Da lo mismo dónde se produzca el desperdicio alimentario: cada plato de comida desaprovechado es un plato que no nutrirá a nadie. Una familia estadounidense de cuatro miembros desecha un promedio de 1.000 euros al año en comida.
Despilfarrar comida es también despilfarrar las ingentes cantidades de combustible, productos agroquímicos, agua, tierra y mano de obra invertidos en su producción. En 2007, por ejemplo, la ocupación mundial del suelo destinado a producir unas cosechas que nadie se comería fue de 1.400 millones de hectáreas, la superficie de Canadá y la India. Pero el coste medioambiental va más allá.
El destino final de los desperdicios suelen ser los vertederos, donde, sepultados sin aire, generan metano, un gas de efecto invernadero mucho más potente que el dióxido de carbono. Solo Estados Unidos y China emiten a la atmósfera mayor cantidad de gases de efecto invernadero que lo que supone el desperdicio de alimentos.
Comernos lo que producimos parece lo más lógico, un requisito indispensable para un sistema alimentario sostenible. Pero la implacable economía tiene querencia por obstaculizar las soluciones sencillas. Es evidente que cuantos más yogures desechen los consumidores al leer la fecha de consumo preferente, más yogures nuevos se venderán.
Para los supermercados, quizá tenga más sentido tirar al contenedor el excedente de manzanas que rebajar su precio, ya que eso minaría las ventas de las no rebajadas. Por no quedarse cortos en sus contratos con los supermercados, los grandes productores comerciales plantan por norma general alrededor de un 10 % más de lo necesario.
Los agricultores también dejan sin recolectar parcelas enteras de frutas o verduras por miedo a saturar el mercado y hundir los precios. A veces el coste de la mano de obra para recoger una cosecha supera su valor de mercado, por lo que a menudo se ara sobre el cultivo. Sí, los avances tecnológicos aportan más alimentos que nunca a los mercados, pero la abundancia resultante –que mantiene los precios bajos– no hace sino fomentar aún más el desperdicio.

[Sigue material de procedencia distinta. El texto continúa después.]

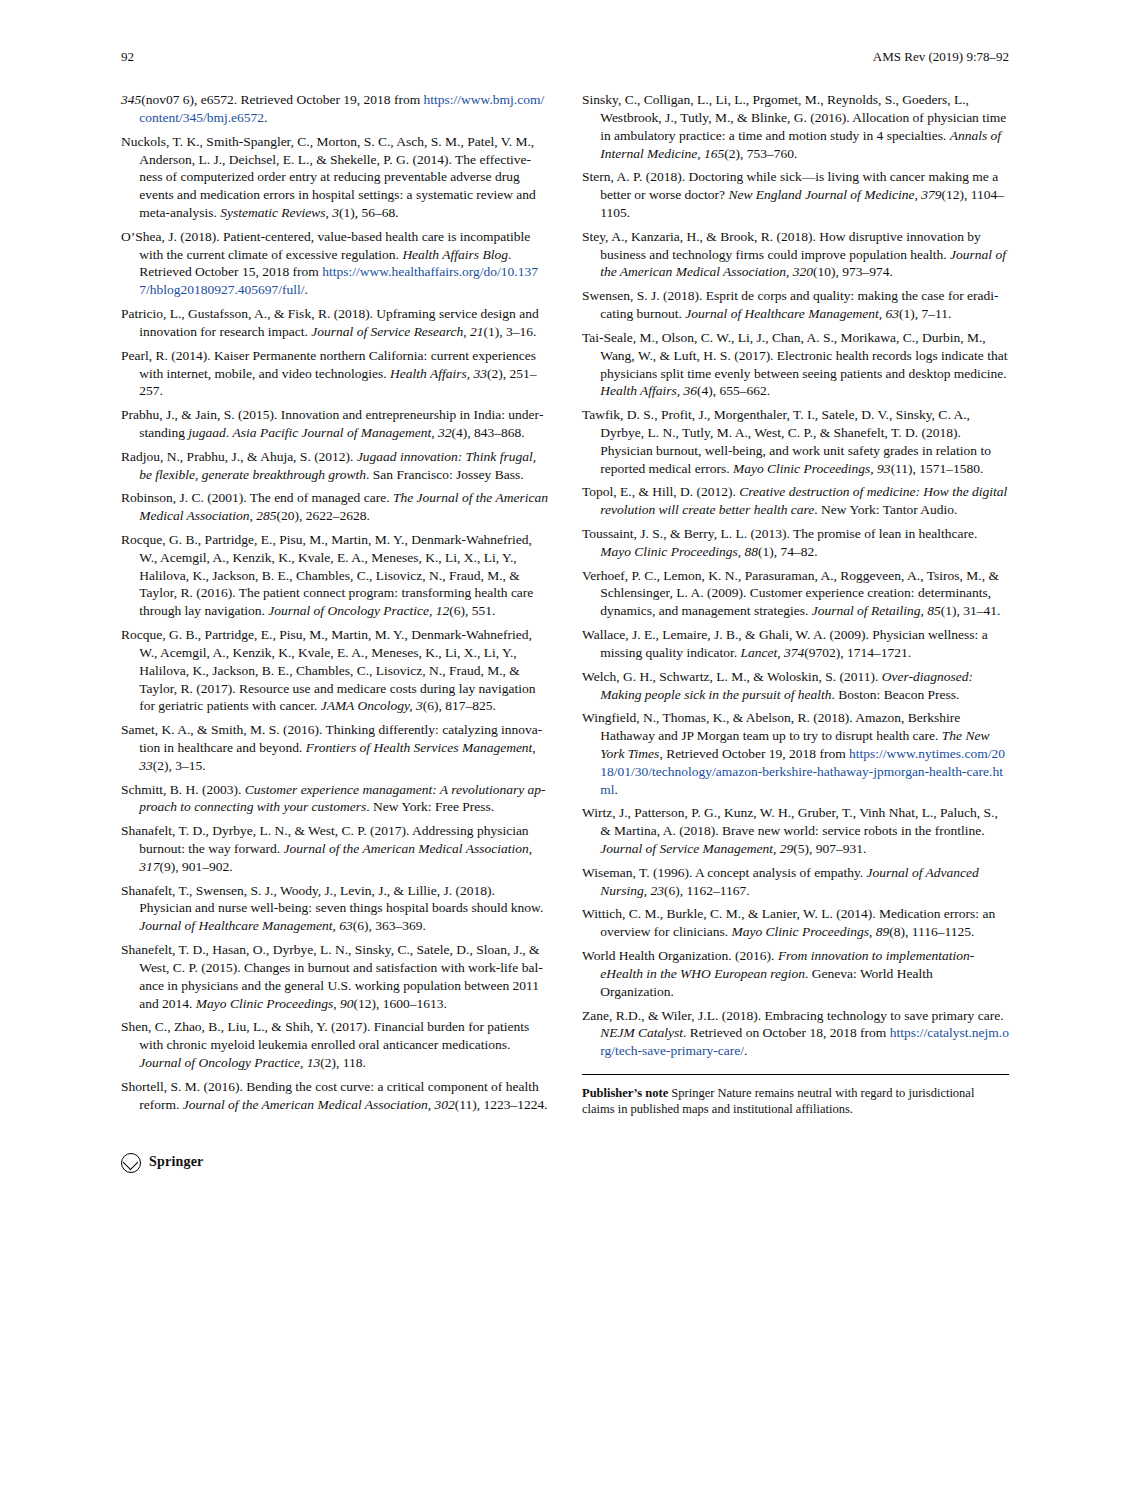92 AMS Rev (2019) 9:78–92
345(nov07 6), e6572. Retrieved October 19, 2018 from https://www.bmj.com/content/345/bmj.e6572.
Nuckols, T. K., Smith-Spangler, C., Morton, S. C., Asch, S. M., Patel, V. M., Anderson, L. J., Deichsel, E. L., & Shekelle, P. G. (2014). The effectiveness of computerized order entry at reducing preventable adverse drug events and medication errors in hospital settings: a systematic review and meta-analysis. Systematic Reviews, 3(1), 56–68.
O’Shea, J. (2018). Patient-centered, value-based health care is incompatible with the current climate of excessive regulation. Health Affairs Blog. Retrieved October 15, 2018 from https://www.healthaffairs.org/do/10.1377/hblog20180927.405697/full/.
Patricio, L., Gustafsson, A., & Fisk, R. (2018). Upframing service design and innovation for research impact. Journal of Service Research, 21(1), 3–16.
Pearl, R. (2014). Kaiser Permanente northern California: current experiences with internet, mobile, and video technologies. Health Affairs, 33(2), 251–257.
Prabhu, J., & Jain, S. (2015). Innovation and entrepreneurship in India: understanding jugaad. Asia Pacific Journal of Management, 32(4), 843–868.
Radjou, N., Prabhu, J., & Ahuja, S. (2012). Jugaad innovation: Think frugal, be flexible, generate breakthrough growth. San Francisco: Jossey Bass.
Robinson, J. C. (2001). The end of managed care. The Journal of the American Medical Association, 285(20), 2622–2628.
Rocque, G. B., Partridge, E., Pisu, M., Martin, M. Y., Denmark-Wahnefried, W., Acemgil, A., Kenzik, K., Kvale, E. A., Meneses, K., Li, X., Li, Y., Halilova, K., Jackson, B. E., Chambles, C., Lisovicz, N., Fraud, M., & Taylor, R. (2016). The patient connect program: transforming health care through lay navigation. Journal of Oncology Practice, 12(6), 551.
Rocque, G. B., Partridge, E., Pisu, M., Martin, M. Y., Denmark-Wahnefried, W., Acemgil, A., Kenzik, K., Kvale, E. A., Meneses, K., Li, X., Li, Y., Halilova, K., Jackson, B. E., Chambles, C., Lisovicz, N., Fraud, M., & Taylor, R. (2017). Resource use and medicare costs during lay navigation for geriatric patients with cancer. JAMA Oncology, 3(6), 817–825.
Samet, K. A., & Smith, M. S. (2016). Thinking differently: catalyzing innovation in healthcare and beyond. Frontiers of Health Services Management, 33(2), 3–15.
Schmitt, B. H. (2003). Customer experience managament: A revolutionary approach to connecting with your customers. New York: Free Press.
Shanafelt, T. D., Dyrbye, L. N., & West, C. P. (2017). Addressing physician burnout: the way forward. Journal of the American Medical Association, 317(9), 901–902.
Shanafelt, T., Swensen, S. J., Woody, J., Levin, J., & Lillie, J. (2018). Physician and nurse well-being: seven things hospital boards should know. Journal of Healthcare Management, 63(6), 363–369.
Shanefelt, T. D., Hasan, O., Dyrbye, L. N., Sinsky, C., Satele, D., Sloan, J., & West, C. P. (2015). Changes in burnout and satisfaction with work-life balance in physicians and the general U.S. working population between 2011 and 2014. Mayo Clinic Proceedings, 90(12), 1600–1613.
Shen, C., Zhao, B., Liu, L., & Shih, Y. (2017). Financial burden for patients with chronic myeloid leukemia enrolled oral anticancer medications. Journal of Oncology Practice, 13(2), 118.
Shortell, S. M. (2016). Bending the cost curve: a critical component of health reform. Journal of the American Medical Association, 302(11), 1223–1224.
Sinsky, C., Colligan, L., Li, L., Prgomet, M., Reynolds, S., Goeders, L., Westbrook, J., Tutly, M., & Blinke, G. (2016). Allocation of physician time in ambulatory practice: a time and motion study in 4 specialties. Annals of Internal Medicine, 165(2), 753–760.
Stern, A. P. (2018). Doctoring while sick—is living with cancer making me a better or worse doctor? New England Journal of Medicine, 379(12), 1104–1105.
Stey, A., Kanzaria, H., & Brook, R. (2018). How disruptive innovation by business and technology firms could improve population health. Journal of the American Medical Association, 320(10), 973–974.
Swensen, S. J. (2018). Esprit de corps and quality: making the case for eradicating burnout. Journal of Healthcare Management, 63(1), 7–11.
Tai-Seale, M., Olson, C. W., Li, J., Chan, A. S., Morikawa, C., Durbin, M., Wang, W., & Luft, H. S. (2017). Electronic health records logs indicate that physicians split time evenly between seeing patients and desktop medicine. Health Affairs, 36(4), 655–662.
Tawfik, D. S., Profit, J., Morgenthaler, T. I., Satele, D. V., Sinsky, C. A., Dyrbye, L. N., Tutly, M. A., West, C. P., & Shanefelt, T. D. (2018). Physician burnout, well-being, and work unit safety grades in relation to reported medical errors. Mayo Clinic Proceedings, 93(11), 1571–1580.
Topol, E., & Hill, D. (2012). Creative destruction of medicine: How the digital revolution will create better health care. New York: Tantor Audio.
Toussaint, J. S., & Berry, L. L. (2013). The promise of lean in healthcare. Mayo Clinic Proceedings, 88(1), 74–82.
Verhoef, P. C., Lemon, K. N., Parasuraman, A., Roggeveen, A., Tsiros, M., & Schlensinger, L. A. (2009). Customer experience creation: determinants, dynamics, and management strategies. Journal of Retailing, 85(1), 31–41.
Wallace, J. E., Lemaire, J. B., & Ghali, W. A. (2009). Physician wellness: a missing quality indicator. Lancet, 374(9702), 1714–1721.
Welch, G. H., Schwartz, L. M., & Woloskin, S. (2011). Over-diagnosed: Making people sick in the pursuit of health. Boston: Beacon Press.
Wingfield, N., Thomas, K., & Abelson, R. (2018). Amazon, Berkshire Hathaway and JP Morgan team up to try to disrupt health care. The New York Times, Retrieved October 19, 2018 from https://www.nytimes.com/2018/01/30/technology/amazon-berkshire-hathaway-jpmorgan-health-care.html.
Wirtz, J., Patterson, P. G., Kunz, W. H., Gruber, T., Vinh Nhat, L., Paluch, S., & Martina, A. (2018). Brave new world: service robots in the frontline. Journal of Service Management, 29(5), 907–931.
Wiseman, T. (1996). A concept analysis of empathy. Journal of Advanced Nursing, 23(6), 1162–1167.
Wittich, C. M., Burkle, C. M., & Lanier, W. L. (2014). Medication errors: an overview for clinicians. Mayo Clinic Proceedings, 89(8), 1116–1125.
World Health Organization. (2016). From innovation to implementation-eHealth in the WHO European region. Geneva: World Health Organization.
Zane, R.D., & Wiler, J.L. (2018). Embracing technology to save primary care. NEJM Catalyst. Retrieved on October 18, 2018 from https://catalyst.nejm.org/tech-save-primary-care/.
Publisher’s note Springer Nature remains neutral with regard to jurisdictional claims in published maps and institutional affiliations.
Springer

Como me dijo un granjero de Virginia ante las más de 25 hectáreas de brécol que no iba a cosechar: «Aunque pudiese poner toda esta comida en los puntos de venta, ¿cree que hay bocas suficientes para comérsela antes de que empiece a pudrirse?».
Si hay algo positivo en las escandalosas cifras del desperdicio de alimentos a escala mundial es que ofrecen infinitas oportunidades de mejorar. Por poner un ejemplo, en los países en vías de desarrollo hay organizaciones de cooperación que proporcionan a los pequeños agricultores recipientes de almacenaje y sacos multicapa para el grano, herramientas de desecado y conservación de frutas y verduras, así como equipos sencillos para refrigerar y envasar los productos. Todo ello se traduce en una reducción de pérdidas que en el caso de los tomates afganos, por ejemplo, oscila entre el 50 y el 5 %.

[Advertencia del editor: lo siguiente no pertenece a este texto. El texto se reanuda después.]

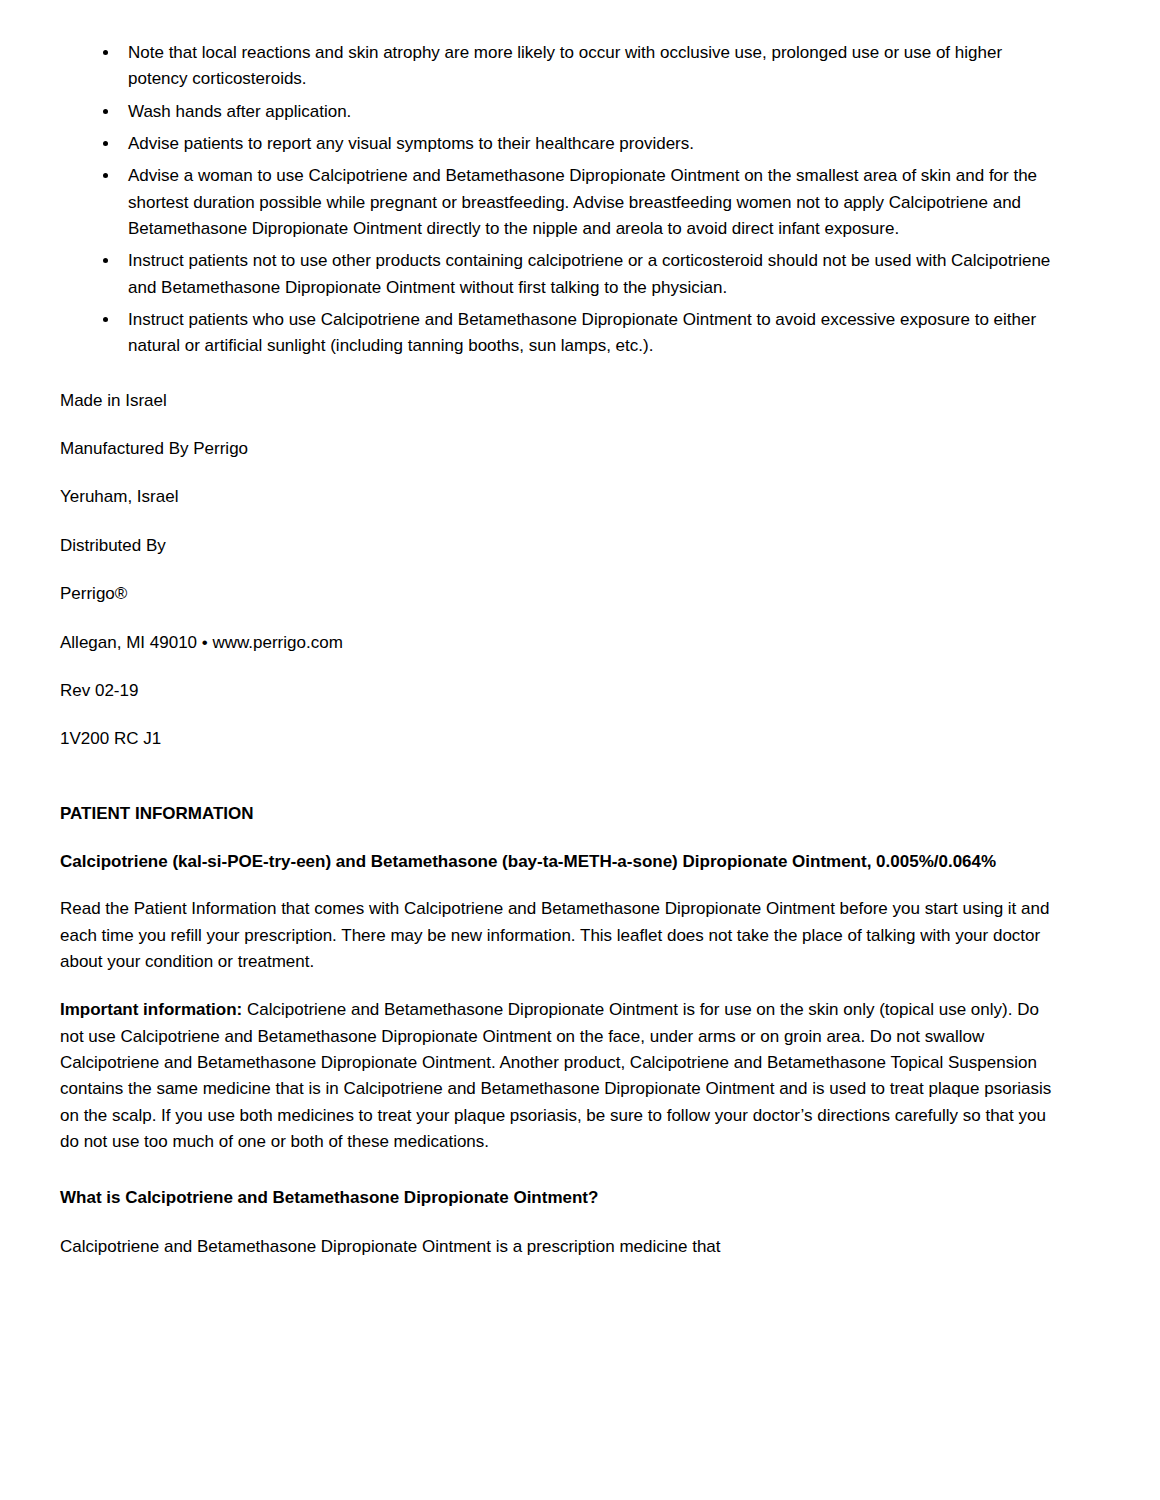Note that local reactions and skin atrophy are more likely to occur with occlusive use, prolonged use or use of higher potency corticosteroids.
Wash hands after application.
Advise patients to report any visual symptoms to their healthcare providers.
Advise a woman to use Calcipotriene and Betamethasone Dipropionate Ointment on the smallest area of skin and for the shortest duration possible while pregnant or breastfeeding. Advise breastfeeding women not to apply Calcipotriene and Betamethasone Dipropionate Ointment directly to the nipple and areola to avoid direct infant exposure.
Instruct patients not to use other products containing calcipotriene or a corticosteroid should not be used with Calcipotriene and Betamethasone Dipropionate Ointment without first talking to the physician.
Instruct patients who use Calcipotriene and Betamethasone Dipropionate Ointment to avoid excessive exposure to either natural or artificial sunlight (including tanning booths, sun lamps, etc.).
Made in Israel
Manufactured By Perrigo
Yeruham, Israel
Distributed By
Perrigo®
Allegan, MI 49010 • www.perrigo.com
Rev 02-19
1V200 RC J1
PATIENT INFORMATION
Calcipotriene (kal-si-POE-try-een) and Betamethasone (bay-ta-METH-a-sone) Dipropionate Ointment, 0.005%/0.064%
Read the Patient Information that comes with Calcipotriene and Betamethasone Dipropionate Ointment before you start using it and each time you refill your prescription. There may be new information. This leaflet does not take the place of talking with your doctor about your condition or treatment.
Important information: Calcipotriene and Betamethasone Dipropionate Ointment is for use on the skin only (topical use only). Do not use Calcipotriene and Betamethasone Dipropionate Ointment on the face, under arms or on groin area. Do not swallow Calcipotriene and Betamethasone Dipropionate Ointment. Another product, Calcipotriene and Betamethasone Topical Suspension contains the same medicine that is in Calcipotriene and Betamethasone Dipropionate Ointment and is used to treat plaque psoriasis on the scalp. If you use both medicines to treat your plaque psoriasis, be sure to follow your doctor’s directions carefully so that you do not use too much of one or both of these medications.
What is Calcipotriene and Betamethasone Dipropionate Ointment?
Calcipotriene and Betamethasone Dipropionate Ointment is a prescription medicine that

Los agricultores también están aprendiendo a conservar o envasar las cosechas para poder almacenarlas más tiempo. «Los granjeros del África oriental con quienes trabajamos nunca habían tenido excedentes: en un trimestre consumían todo lo que producían –explica Stephanie Hanson, vicepresidenta sénior de políticas y colaboraciones de la ONG One Acre Fund–. Ahora que pueden cultivar más comida, necesitan aprender nuevas técnicas de almacenaje.» Cuando la FAO entregó 18.000 pequeños silos metálicos a los agricultores afganos, la pérdida de cereales y legumbres pasó del 15 o 20 % a menos del 2 %. Ensilar estos productos abre además las puertas a los agricultores a venderlos a precios que duplican o triplican los del momento de la cosecha, cuando el mercado está saturado.

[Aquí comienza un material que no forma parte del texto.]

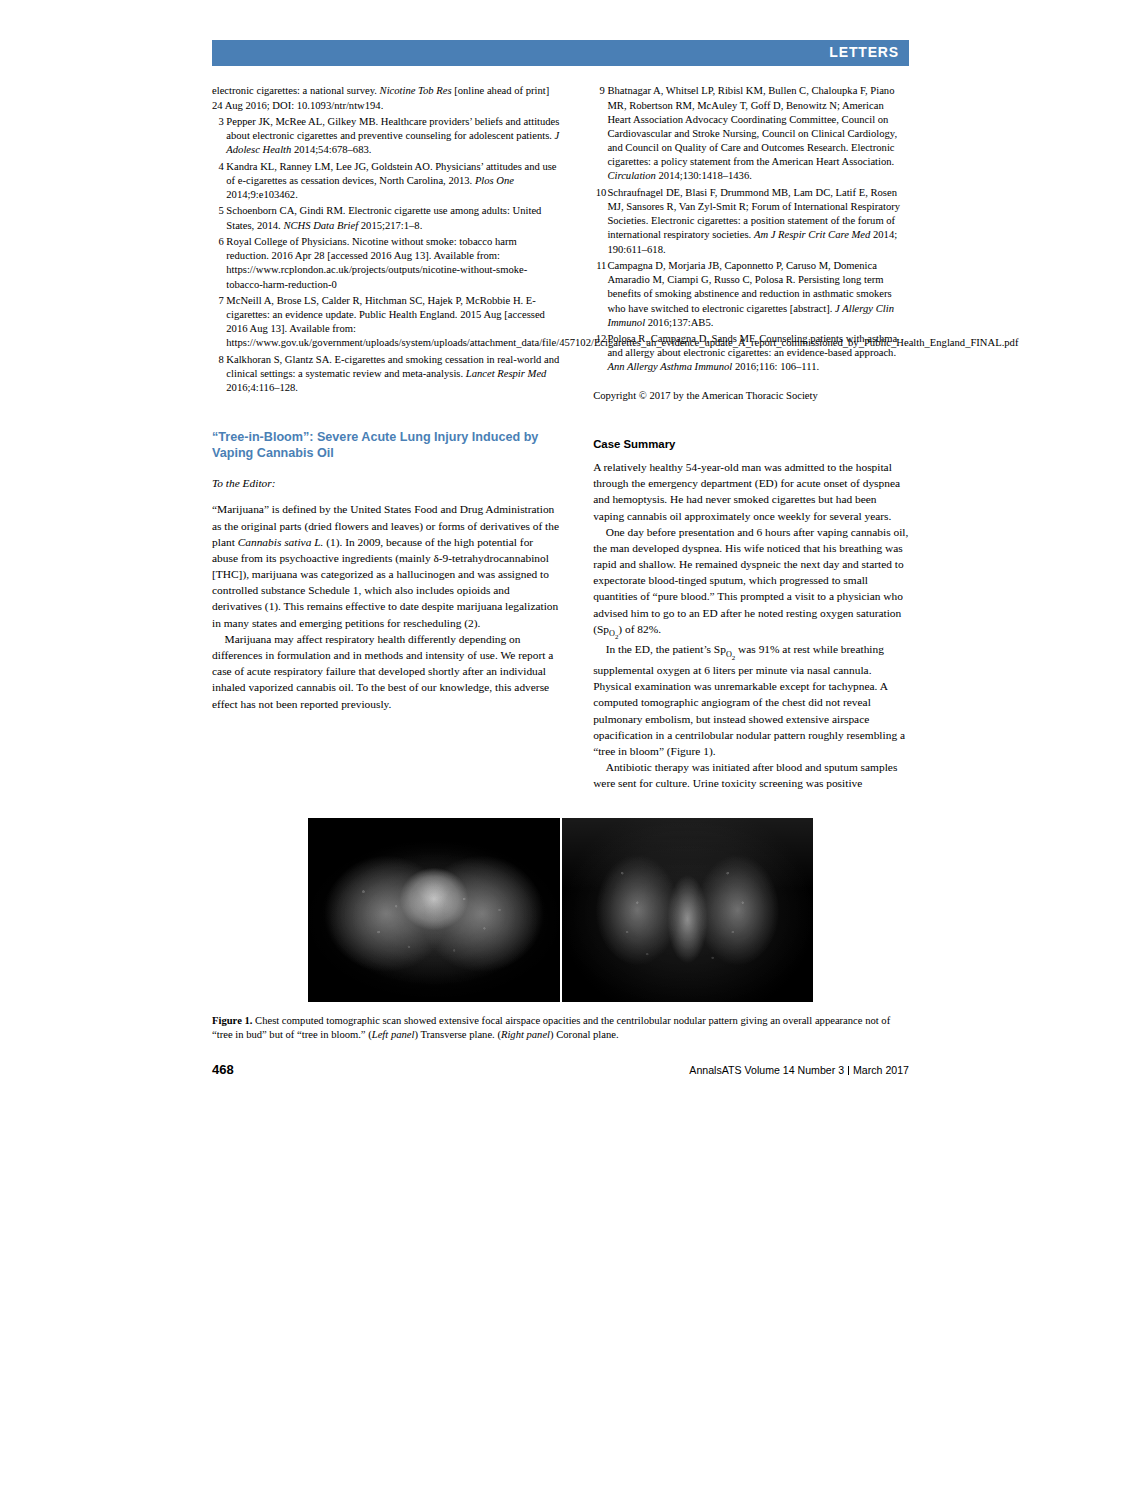LETTERS
electronic cigarettes: a national survey. Nicotine Tob Res [online ahead of print] 24 Aug 2016; DOI: 10.1093/ntr/ntw194.
3 Pepper JK, McRee AL, Gilkey MB. Healthcare providers’ beliefs and attitudes about electronic cigarettes and preventive counseling for adolescent patients. J Adolesc Health 2014;54:678–683.
4 Kandra KL, Ranney LM, Lee JG, Goldstein AO. Physicians’ attitudes and use of e-cigarettes as cessation devices, North Carolina, 2013. Plos One 2014;9:e103462.
5 Schoenborn CA, Gindi RM. Electronic cigarette use among adults: United States, 2014. NCHS Data Brief 2015;217:1–8.
6 Royal College of Physicians. Nicotine without smoke: tobacco harm reduction. 2016 Apr 28 [accessed 2016 Aug 13]. Available from: https://www.rcplondon.ac.uk/projects/outputs/nicotine-without-smoke-tobacco-harm-reduction-0
7 McNeill A, Brose LS, Calder R, Hitchman SC, Hajek P, McRobbie H. E-cigarettes: an evidence update. Public Health England. 2015 Aug [accessed 2016 Aug 13]. Available from: https://www.gov.uk/government/uploads/system/uploads/attachment_data/file/457102/Ecigarettes_an_evidence_update_A_report_commissioned_by_Public_Health_England_FINAL.pdf
8 Kalkhoran S, Glantz SA. E-cigarettes and smoking cessation in real-world and clinical settings: a systematic review and meta-analysis. Lancet Respir Med 2016;4:116–128.
“Tree-in-Bloom”: Severe Acute Lung Injury Induced by Vaping Cannabis Oil
To the Editor:
“Marijuana” is defined by the United States Food and Drug Administration as the original parts (dried flowers and leaves) or forms of derivatives of the plant Cannabis sativa L. (1). In 2009, because of the high potential for abuse from its psychoactive ingredients (mainly δ-9-tetrahydrocannabinol [THC]), marijuana was categorized as a hallucinogen and was assigned to controlled substance Schedule 1, which also includes opioids and derivatives (1). This remains effective to date despite marijuana legalization in many states and emerging petitions for rescheduling (2).
Marijuana may affect respiratory health differently depending on differences in formulation and in methods and intensity of use. We report a case of acute respiratory failure that developed shortly after an individual inhaled vaporized cannabis oil. To the best of our knowledge, this adverse effect has not been reported previously.
9 Bhatnagar A, Whitsel LP, Ribisl KM, Bullen C, Chaloupka F, Piano MR, Robertson RM, McAuley T, Goff D, Benowitz N; American Heart Association Advocacy Coordinating Committee, Council on Cardiovascular and Stroke Nursing, Council on Clinical Cardiology, and Council on Quality of Care and Outcomes Research. Electronic cigarettes: a policy statement from the American Heart Association. Circulation 2014;130:1418–1436.
10 Schraufnagel DE, Blasi F, Drummond MB, Lam DC, Latif E, Rosen MJ, Sansores R, Van Zyl-Smit R; Forum of International Respiratory Societies. Electronic cigarettes: a position statement of the forum of international respiratory societies. Am J Respir Crit Care Med 2014; 190:611–618.
11 Campagna D, Morjaria JB, Caponnetto P, Caruso M, Domenica Amaradio M, Ciampi G, Russo C, Polosa R. Persisting long term benefits of smoking abstinence and reduction in asthmatic smokers who have switched to electronic cigarettes [abstract]. J Allergy Clin Immunol 2016;137:AB5.
12 Polosa R, Campagna D, Sands MF. Counseling patients with asthma and allergy about electronic cigarettes: an evidence-based approach. Ann Allergy Asthma Immunol 2016;116: 106–111.
Copyright © 2017 by the American Thoracic Society
Case Summary
A relatively healthy 54-year-old man was admitted to the hospital through the emergency department (ED) for acute onset of dyspnea and hemoptysis. He had never smoked cigarettes but had been vaping cannabis oil approximately once weekly for several years.
One day before presentation and 6 hours after vaping cannabis oil, the man developed dyspnea. His wife noticed that his breathing was rapid and shallow. He remained dyspneic the next day and started to expectorate blood-tinged sputum, which progressed to small quantities of “pure blood.” This prompted a visit to a physician who advised him to go to an ED after he noted resting oxygen saturation (SpO2) of 82%.
In the ED, the patient’s SpO2 was 91% at rest while breathing supplemental oxygen at 6 liters per minute via nasal cannula. Physical examination was unremarkable except for tachypnea. A computed tomographic angiogram of the chest did not reveal pulmonary embolism, but instead showed extensive airspace opacification in a centrilobular nodular pattern roughly resembling a “tree in bloom” (Figure 1).
Antibiotic therapy was initiated after blood and sputum samples were sent for culture. Urine toxicity screening was positive
Figure 1. Chest computed tomographic scan showed extensive focal airspace opacities and the centrilobular nodular pattern giving an overall appearance not of “tree in bud” but of “tree in bloom.” (Left panel) Transverse plane. (Right panel) Coronal plane.
468
AnnalsATS Volume 14 Number 3 March 2017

En Estados Unidos, el interés de los medios, las autoridades y los grupos ecologistas por el fenómeno del despilfarro de comida ha llevado a un número creciente de restaurantes a implantar sistemas de medición de lo que desechan, el paso primero y fundamental hacia la reducción del desperdicio alimentario. En otros países, algunos restaurantes incluso han ensayado medidas como prohibir a los clientes dejar comida en el plato o cobrarles una penalización.